Under the hood
Al-Dahle says that getting LLaMA 2 ready for launch required a lot of tweaking to make the model more secure and less likely to launch toxic fakes than its predecessor.
Meta has many past gaffes to learn from. His Galactica language model for science was taken offline after just three days, and his earlier LlaMA model, which was intended for research purposes only, was leaked online, prompting criticism from politicians who questioned whether Meta was adequately considering the associated risks. with AI language models such as misinformation and harassment.
To mitigate the risk of repeating these mistakes, Meta applied a combination of different machine learning techniques aimed at improving usability and security.
Meta’s approach to forming LLaMA 2 had more steps than is typical for generative AI models, says Sasha Luccioni, a researcher at AI startup Hugging Face.
The model was trained with 40% more data than its predecessor. Al-Dahle says there were two sources of training data: data that was scrubbed online and a dataset that was tweaked and tweaked based on feedback from human annotators to behave in a more desirable way. The company says it didn’t use Meta user data in LLaMA 2 and excluded data from sites it knew had a lot of personal information.
Despite this, LLaMA 2 still emits offensive, harmful and otherwise problematic language, just like rival models. Meta says it didn’t remove the toxic data from the dataset, because leaving it in could help LLaMA 2 better detect hate speech, and removing it could risk accidentally filtering some demographics.

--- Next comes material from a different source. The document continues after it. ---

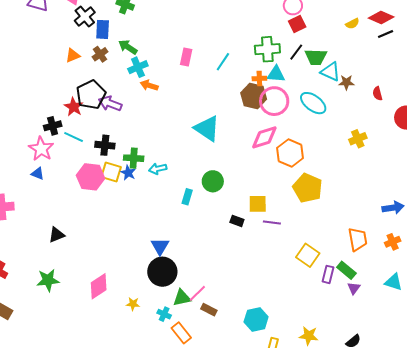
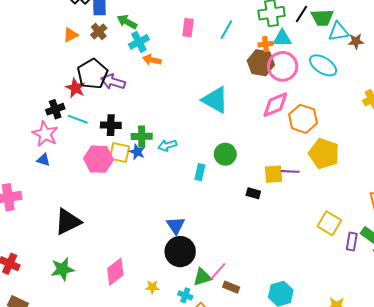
cyan triangle: (330, 72) -> (338, 32), turned -30
purple line: (272, 222) -> (290, 171), moved
black triangle: (57, 235) -> (68, 222), size x1.6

However, Meta’s commitment to openness is exciting, Luccioni says, because it allows researchers like her to properly study the biases, ethics and efficiency of AI models.
The fact that LLaMA 2 is an open source model will also allow outside researchers and developers to probe it for security flaws, making it more secure than proprietary models, Al-Dahle says.
Liang agrees. “I’m really excited to try things out and I think it’s going to be beneficial to the community,” he says.